--- Recorded information Enclosed Below ---

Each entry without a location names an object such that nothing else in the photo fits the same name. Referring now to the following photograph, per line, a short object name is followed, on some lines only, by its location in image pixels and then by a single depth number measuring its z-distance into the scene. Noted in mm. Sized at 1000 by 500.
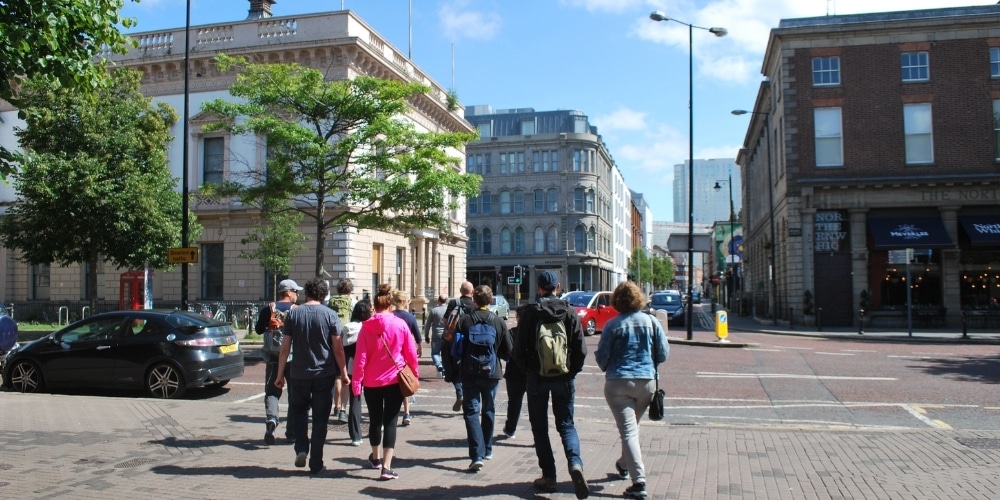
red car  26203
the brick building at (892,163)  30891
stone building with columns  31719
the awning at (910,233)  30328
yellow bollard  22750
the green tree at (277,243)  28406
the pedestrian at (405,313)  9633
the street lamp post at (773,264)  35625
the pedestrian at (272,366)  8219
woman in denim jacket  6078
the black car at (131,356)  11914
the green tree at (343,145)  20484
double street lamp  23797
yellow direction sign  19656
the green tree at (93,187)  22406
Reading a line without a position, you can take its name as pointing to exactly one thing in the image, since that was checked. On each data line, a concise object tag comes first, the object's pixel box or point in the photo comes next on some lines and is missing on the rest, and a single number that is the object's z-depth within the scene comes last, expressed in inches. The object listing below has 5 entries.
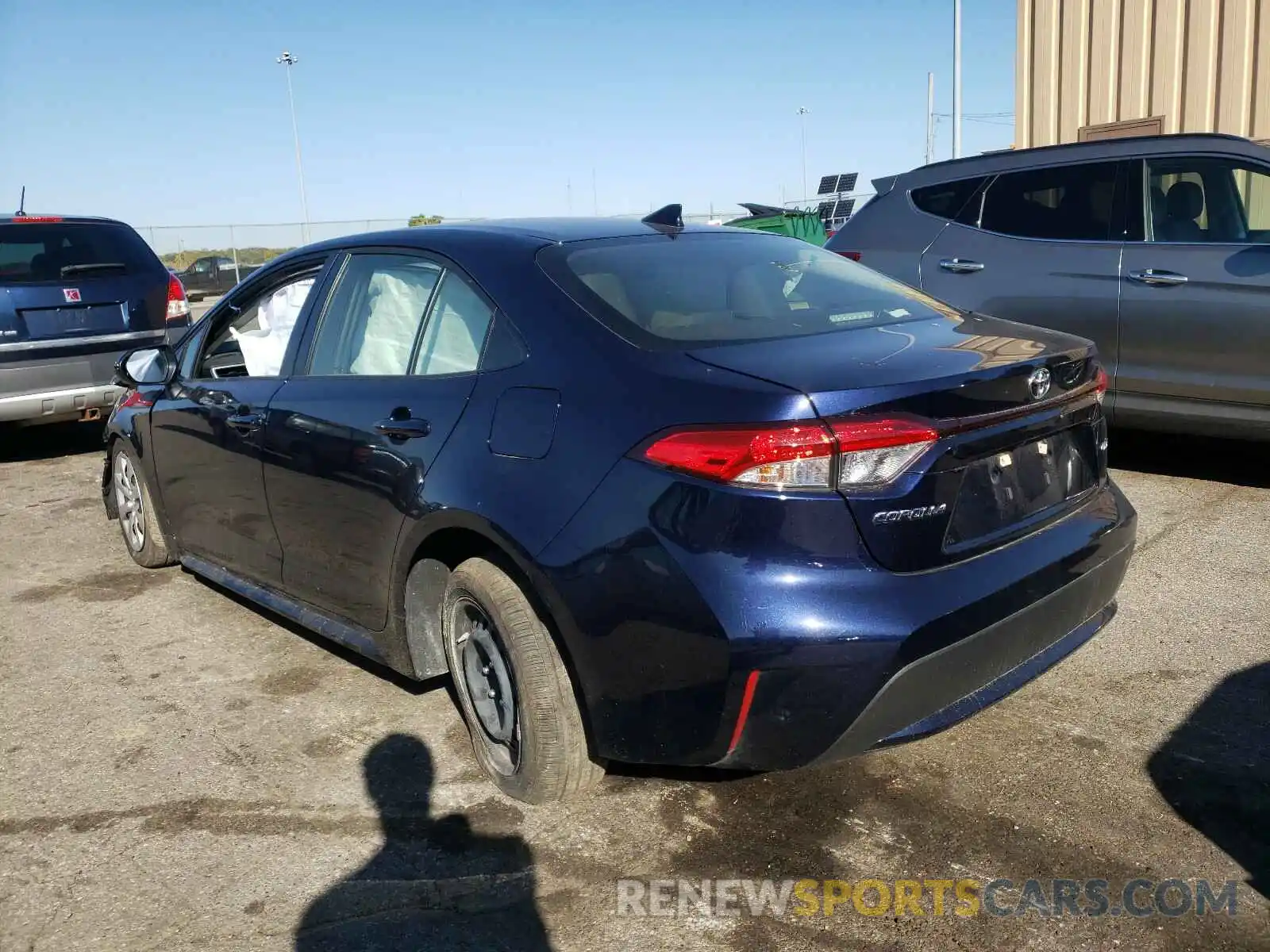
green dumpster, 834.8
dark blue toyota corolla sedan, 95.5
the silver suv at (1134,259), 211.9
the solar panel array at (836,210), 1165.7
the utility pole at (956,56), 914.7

--- End of Enclosed Recorded information ---
--- Recorded information Enclosed Below ---

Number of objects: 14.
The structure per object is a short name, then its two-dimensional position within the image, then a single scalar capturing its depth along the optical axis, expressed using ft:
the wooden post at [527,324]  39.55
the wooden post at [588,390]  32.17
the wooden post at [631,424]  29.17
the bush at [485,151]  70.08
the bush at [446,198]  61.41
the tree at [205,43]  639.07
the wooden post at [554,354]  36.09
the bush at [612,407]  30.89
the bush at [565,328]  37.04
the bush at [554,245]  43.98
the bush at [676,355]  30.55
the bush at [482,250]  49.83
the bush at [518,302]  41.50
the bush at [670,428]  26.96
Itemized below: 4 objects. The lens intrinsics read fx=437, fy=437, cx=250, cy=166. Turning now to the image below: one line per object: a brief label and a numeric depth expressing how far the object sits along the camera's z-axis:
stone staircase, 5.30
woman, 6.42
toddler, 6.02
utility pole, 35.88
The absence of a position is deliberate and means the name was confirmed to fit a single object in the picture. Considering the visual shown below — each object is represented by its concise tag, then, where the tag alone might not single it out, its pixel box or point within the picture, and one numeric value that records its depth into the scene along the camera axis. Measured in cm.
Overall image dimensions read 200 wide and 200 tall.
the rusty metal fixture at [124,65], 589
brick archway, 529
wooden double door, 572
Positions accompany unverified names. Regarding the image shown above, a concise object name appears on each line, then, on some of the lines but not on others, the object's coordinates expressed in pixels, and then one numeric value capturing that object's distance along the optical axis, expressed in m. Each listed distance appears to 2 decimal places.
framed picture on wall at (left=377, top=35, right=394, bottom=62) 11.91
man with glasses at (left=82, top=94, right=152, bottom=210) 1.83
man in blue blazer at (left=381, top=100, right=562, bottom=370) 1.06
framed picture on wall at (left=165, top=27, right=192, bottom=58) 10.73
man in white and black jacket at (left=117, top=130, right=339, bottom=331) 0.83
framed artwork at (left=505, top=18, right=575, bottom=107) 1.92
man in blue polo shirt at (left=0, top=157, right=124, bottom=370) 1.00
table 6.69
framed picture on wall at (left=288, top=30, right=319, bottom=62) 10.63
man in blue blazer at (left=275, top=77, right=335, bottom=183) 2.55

--- End of Enclosed Recorded information ---
--- Recorded information Enclosed Below ---

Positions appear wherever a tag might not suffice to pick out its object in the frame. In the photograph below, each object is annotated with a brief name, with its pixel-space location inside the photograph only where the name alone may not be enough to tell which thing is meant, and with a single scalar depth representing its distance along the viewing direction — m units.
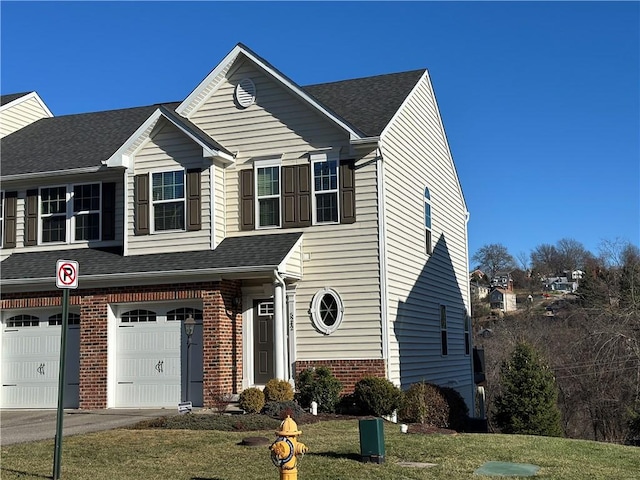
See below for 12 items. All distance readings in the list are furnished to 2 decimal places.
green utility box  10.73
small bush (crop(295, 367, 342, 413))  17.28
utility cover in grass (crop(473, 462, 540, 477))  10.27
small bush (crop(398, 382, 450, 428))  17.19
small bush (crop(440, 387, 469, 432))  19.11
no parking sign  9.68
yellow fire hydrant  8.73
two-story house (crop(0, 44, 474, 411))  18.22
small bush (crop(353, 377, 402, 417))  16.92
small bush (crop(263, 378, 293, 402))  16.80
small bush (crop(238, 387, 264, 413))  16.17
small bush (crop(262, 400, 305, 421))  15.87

--- End of Enclosed Recorded information ---

● Work to be completed
In the listing above, find the line holding "stone building with" and the line holding "the green tree at (93,187)", then output those two lines and every line between them exactly.

● Solution to this problem
stone building with columns  31719
the awning at (910,233)  30328
yellow bollard  22750
the green tree at (277,243)  28406
the pedestrian at (405,313)  9633
the street lamp post at (773,264)  35625
the pedestrian at (272,366)  8219
woman in denim jacket  6078
the black car at (131,356)  11914
the green tree at (343,145)  20484
double street lamp  23797
yellow direction sign  19656
the green tree at (93,187)  22406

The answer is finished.